IRS Practice Unit provides steps for assessing section 6707A penalty
Practice Unit addresses failure to disclose reportable transactions
TAX ALERT |
Authored by RSM US LLP
The IRS Large Business and International Process Unit released a Practice Unit outlining steps to evaluate assessing a penalty on taxpayers who fail to include reportable transaction information with a return.
Taxpayers who participate in a reportable transaction under Reg. section 1.6011-4 are required to file a Form 8886, Reportable Transaction Disclosure Statement, with their return and with the Office of Tax Shelter Analysis (OTSA). Taxpayers who fail to provide the required information are subject to a penalty under section 6707A.
Section 6707A, enacted as part of the American Jobs Creation Act of 2004, assesses a penalty for failure to disclose a reportable transaction in the amount of 75% of the decrease in tax shown on the return as a result of transaction, subject to a minimum and a maximum penalty. The maximum penalty is $200,000 for a listed transaction ($100,000 for individuals) and $50,000 for any other reportable transaction ($10,000 for individuals). The minimum penalty for failing to disclose is $10,000 ($5,000 for an individual).
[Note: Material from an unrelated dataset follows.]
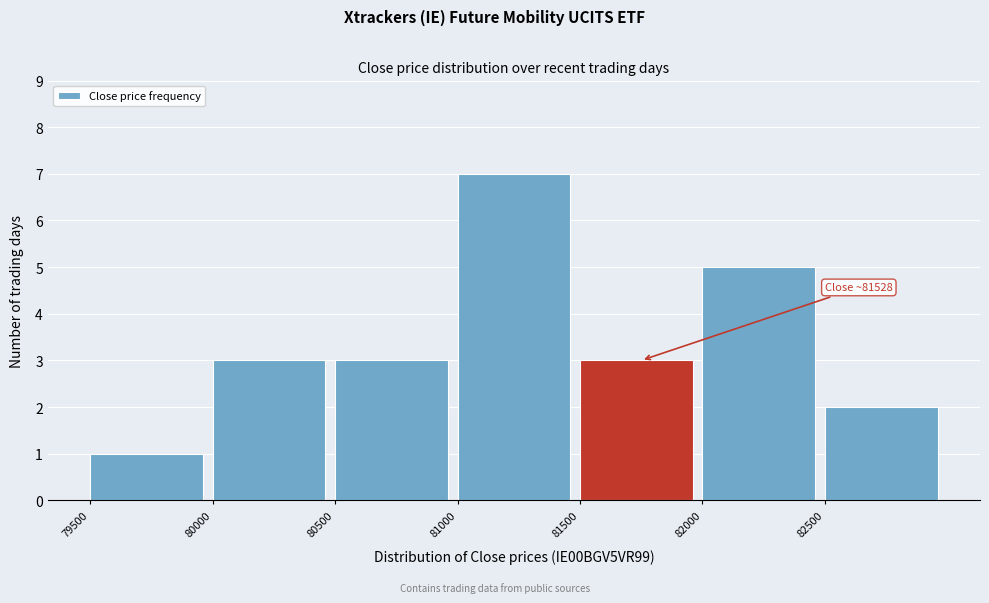

Over which range of the x-axis is the bar tallest?

81000 to 81500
Final regulations under section 6707A were issued in early 2019 to clarify the calculation of the penalty and the effect of the statute of limitations. (See our prior alert.)
Section 6707A does not provide any exception to the penalty for reasonable cause or good faith. However, the IRS may rescind the penalty, except in the instances of listed transactions, if rescission would “promote tax compliance and effective tax administration.” Congress has explicitly denied taxpayers a judicial appeal of the commissioner’s denial of a request to rescind the penalty.
The new Practice Unit includes the following process steps: Determining whether the taxpayer has participated in a reportable transaction; if so, whether the taxpayer was required to file a Form 8886, and if it was done accurately and completely; determining whether the taxpayer was required to file a Form 8886 with the OTSA, and whether it was done accurately and completely; and if the Forms 8886 where not filed or not filed accurately and completely, consider assessing the section 6707 penalty.
Taxpayers should consult their tax advisers if they believe they have participated in a reportable transaction and have failed to file a Form 8886 disclosing their participation accurately and completely. The IRS has stepped up its efforts to enforce these disclosures and will be assessing penalties for failure to file either with a return or to the OTSA.